Mr. WRIGHT: With hindsight and with calm reflection, we can look back and say, okay, what kind of danger really was there on campus? But when you're on the ground making, you know, on-the-spot decisions, you don't have that luxury. You know, school administrators are not pharmacologically trained in being able to assess the relative dangers any one drug might present. But what they are charged with is to make sure that students are kept safe from such threats of danger.
TOTENBERG: Savana Redding's lawyer, Adam Wolf, counters that a strip search is entirely different from a search of a purse or a backpack.
Mr. ADAM WOLF (Attorney): Children call their private parts their private parts for a reason. They're not subject to exposure, to observation by school officials. When children are strip-searched, they experience trauma that's similar in kind and degree to sexual abuse.
TOTENBERG: School district lawyer Wright concedes a strip-search is intrusive, but he adds:
Mr. WRIGHT: We just have to ask ourselves, as a policy matter, do you really want a drug-free environment? And if you do, then there are going to be some privacy invasions when there is reason to suspect that those drugs are being dispensed on campus, that they're being used by students.
TOTENBERG: Just where does the Constitution draw the line? Do school administrators have virtual free rein in determining what justifies a strip search?
In this case, for instance, the only direct piece of evidence linking Savana to drugs at all came from a childhood friend. When I asked Savana why the friend would make up such a story, she said she really didn't know; that maybe the friend was scared, or embarrassed.
Ms. REDDING: We weren't really friends anymore, because she was gravitating more towards the gothic group, and she started, you know, wearing more black and smoking cigarettes, and she didn't really want to hang out with me anymore because she was embarrassed of me because I was a nerd.
TOTENBERG: Savana's lawyer, Adam Wolf.
Mr. WOLF: The school took an everyday occurrence, which is finger-pointing or tattling, and turned it into a life-altering event. If the Supreme Court allows a strip search based on these minimal facts, children across the country need to be concerned that when they enter school every day, there's a chance that they very well could be strip-searched.
TOTENBERG: Savana Redding is now in college. She's a psychology major, hoping to be a counselor for teenagers in the future. She's taken her first ever plane trip to be at today's Supreme Court argument and she admits she's nervous.
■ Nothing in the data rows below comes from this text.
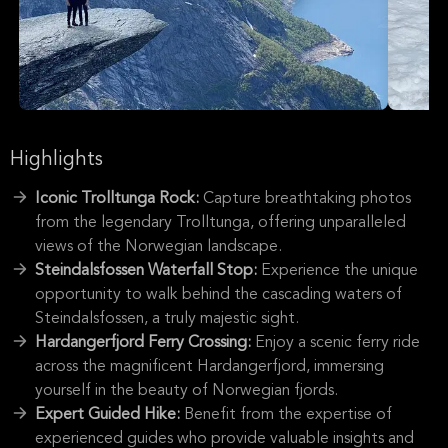
Highlights
Iconic Trolltunga Rock:
Capture breathtaking photos
from the legendary Trolltunga, offering unparalleled
views of the Norwegian landscape.
Steindalsfossen Waterfall Stop:
Experience the unique
opportunity to walk behind the cascading waters of
Steindalsfossen, a truly majestic sight.
Hardangerfjord Ferry Crossing:
Enjoy a scenic ferry ride
across the magnificent Hardangerfjord, immersing
yourself in the beauty of Norwegian fjords.
Expert Guided Hike:
Benefit from the expertise of
experienced guides who provide valuable insights and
Nina Totenberg, NPR News, Washington.
MONTAGNE: In West Virginia, another invasion of privacy case is unfolding. This one involves two FBI workers. They're accused of spying on teenage girls getting ready to model donated prom dresses at a mall. The teens were changing in a temporary dressing area. The two employees, working in an FBI satellite office at the mall, are alleged to have trained a security camera on them for 90 minutes.
Organizers of the event, called the Cinderella Project, told the Associated Press they are shocked and angry. Neither prosecutors nor the FBI are providing details. An FBI statement said the agency is "committed to a timely and full resolution of this matter."